Art is Education opens Saturday
AL ZAGOFSKY/SPECIAL TO THE TIMES NEWS Victor Stabin hangs eco-surrealistic drawings with accompanying alliterations and definitions made by twenty-six Panther Valley students as part of a National Endowment for the Arts and the Pennsylvania Council on the Arts' artist-in-residence program in the spring of 2011.
Art Is Education, an exhibition featuring 26 students' artistic interpretations of words beginning with an alphabetic letter opens Saturday, November 12 and runs through Sunday, December 18 at the Victor Stabin Gallery, 268 West Broadway in Jim Thorpe. The exhibition kicks off with an opening reception on Saturday from 5 to 8 p.m.
Earlier this year, artist Victor Stabin of Jim Thorpe received an artist-in-residence grant from the National Endowment for the Arts and the Pennsylvania Council on the Arts to teach 10 three-hour sessions at Panther Valley High School.
Stabin, who had just released Daedal Doodle, a book of his alphabet-themed artwork, had just finished discussing the book's confluence of unusual vocabulary matched to original artwork when he and visual arts educator Kimberlee Burkett noticed that a unique number of students were enrolled in the program.
"It was serendipitous that we had 26 students and we had 26 letters of the alphabet," Burkett said. "Victor came up with the idea, based on his book, that each student would be assigned a letter. They are researching each letter by going to the dictionary and coming up with a list of words they do not know."
"The challenge is to take at least two words they did not know, a noun and an adjective, to combine them, and to create an illustration of the words they discovered based on their letter," Stabin noted.

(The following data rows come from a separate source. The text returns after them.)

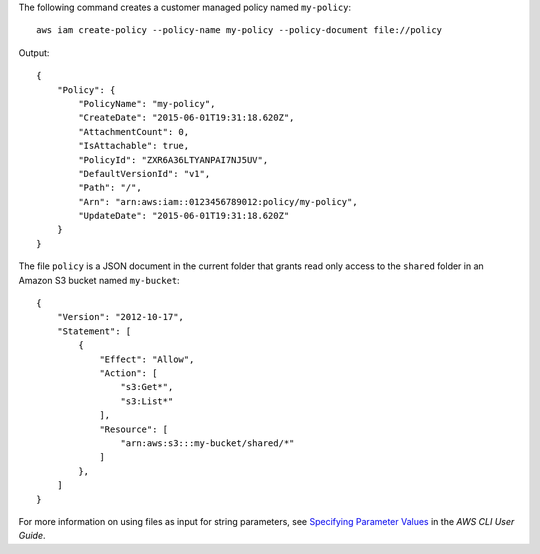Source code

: The following command creates a customer managed policy named ``my-policy``::

  aws iam create-policy --policy-name my-policy --policy-document file://policy

Output::

  {
      "Policy": {
          "PolicyName": "my-policy",
          "CreateDate": "2015-06-01T19:31:18.620Z",
          "AttachmentCount": 0,
          "IsAttachable": true,
          "PolicyId": "ZXR6A36LTYANPAI7NJ5UV",
          "DefaultVersionId": "v1",
          "Path": "/",
          "Arn": "arn:aws:iam::0123456789012:policy/my-policy",
          "UpdateDate": "2015-06-01T19:31:18.620Z"
      }
  }

The file ``policy`` is a JSON document in the current folder that grants read only access to the ``shared`` folder in an Amazon S3 bucket named ``my-bucket``::

  {
      "Version": "2012-10-17",
      "Statement": [
          {
              "Effect": "Allow",
              "Action": [
                  "s3:Get*",
                  "s3:List*"
              ],
              "Resource": [
                  "arn:aws:s3:::my-bucket/shared/*"
              ]
          },
      ]
  }

For more information on using files as input for string parameters, see `Specifying Parameter Values`_ in the *AWS CLI User Guide*.

.. _`Specifying Parameter Values`: http://docs.aws.amazon.com/cli/latest/userguide/cli-using-param.html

"I'm asking each of the 26 kids to go through the dictionary, looking up words starting with the assigned letter," Stabin said at the time of the class. "The assignment is to find words that they have no idea what they mean. They read the dictionary and came up with words they never heard before-nouns and adjectives that lend themselves to narratives."
The program's Genesis began when Burkett took a group of art students to the Allentown Art Museum just before to its renovation. Two months later, she received a call from the museum's education manager. "They received grant money from the National Endowment for the Arts to work with a school," Burkett said. "She invited us to take part in an artist-in-residence seminar."
The education manager asked Burkett to think about selecting an artist. "I said I would like to pick someone local so the students could relate to and know and possibly our culminating activity will be to visit his gallery," she said. Burkett had visited Stabin's gallery adjacent to the Flow Restaurant in Jim Thorpe, was impressed with his work, and she offered his name.
@Quote.News:"Pictures beget words and seamlessly, words tend to beget pictures."
Stabin coached each of the 26 students in creating their work-from the selection of alliterative alphabetical words, to the selection of definitions, to the beginnings of an art creation inspired by his eco-surrealistic style, to the reviewing of the composition.
"I recognize the novelty that reading the dictionary to source words for drawing can be an important process to bridge art and language, and once and for all, end the idea of separating the arts from basic education," Stabin said. "Each student I taught proudly came up with nothing short of some dizzying kind of new pictorial word invention."
"Pictures beget words and seamlessly, words tend to beget pictures," Stabin noted.
Stabin has received a second NEA/PCA grant and will be returning to Panther Valley High School in 2012. He has also been invited to exhibit the word and eco-surrealist drawings from his designer alphabet book, Daedal Doodle.